Mitad del Viaje retoma una composición de los años ochenta para abordar el aislamiento, la pérdida de identidad y las consecuencias del consumo problemático de sustancias.
Una composición escrita por Javier en la década de los ochenta para Cántaro encuentra una nueva lectura en “Noche en blanco”, el sencillo con el que Mitad del Viaje presenta “Habitantes”, su próximo álbum de doce canciones. El proyecto parte de historias vinculadas con personajes y situaciones de la Lima contemporánea y amplía la formación que originalmente reunía a Frank y Javier. Para esta producción se incorporan nuevos músicos que participan en la interpretación y desarrollo de un repertorio concebido alrededor de relatos independientes. La recuperación de esta canción permitió revisar tanto su estructura como su contenido, adaptando la composición a la perspectiva que actualmente guía el trabajo del grupo.
El blues, el funk y el rock progresivo atraviesan la composición desde distintos frentes. La referencia a Madness, de Muse, influyó en la decisión de incorporar batería electrónica y una instrumentación donde los bajos, teclados y guitarras adquieren funciones específicas dentro de la narración. Frank asumió parte de la programación y ejecución instrumental, mientras Jocho Velásquez trabajó las guitarras eléctricas y la batería electroacústica. Carlos Ruiz participó en los teclados con recursos vinculados al blues, ampliando la dimensión musical de una canción que combina estructuras de rock con elementos propios de otros géneros.
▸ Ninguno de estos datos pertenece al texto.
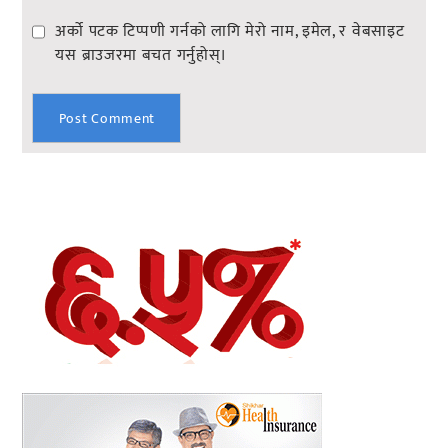
अर्को पटक टिप्पणी गर्नको लागि मेरो नाम, इमेल, र वेबसाइट
यस ब्राउजरमा बचत गर्नुहोस्।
La historia de “Noche en blanco” se concentra en los efectos de una adicción y en las transformaciones que puede provocar en quien atraviesa ese proceso. El aislamiento, la pérdida progresiva de identidad y la dificultad para abandonar el consumo aparecen representados mediante imágenes asociadas a la noche y a la permanencia. El gallinazo ocupa un lugar simbólico dentro del relato, mientras que la madrugada que parece prolongarse representa una situación de dependencia difícil de interrumpir. La composición utiliza esos elementos para observar el problema desde sus consecuencias y desde el entorno que rodea al protagonista.
El registro del sencillo comenzó a finales de 2025 y continuó durante los primeros meses de 2026 en Lima. La preproducción se realizó en el estudio de Javier antes de trasladarse a Paradero Studio, dirigido por Jocho Velásquez. Laura Vidaurre incorporó voz femenina y percusión, complementando la interpretación de Javier, mientras Frank desarrolló bajos, teclados y batería electrónica. Carlos Pérez, ingeniero venezolano vinculado previamente con el primer disco de Mitad del Viaje, realizó la mezcla y masterización. La dimensión visual quedó en manos del artista plástico Alberto Lama, responsable de la portada y de las próximas ilustraciones asociadas al proyecto.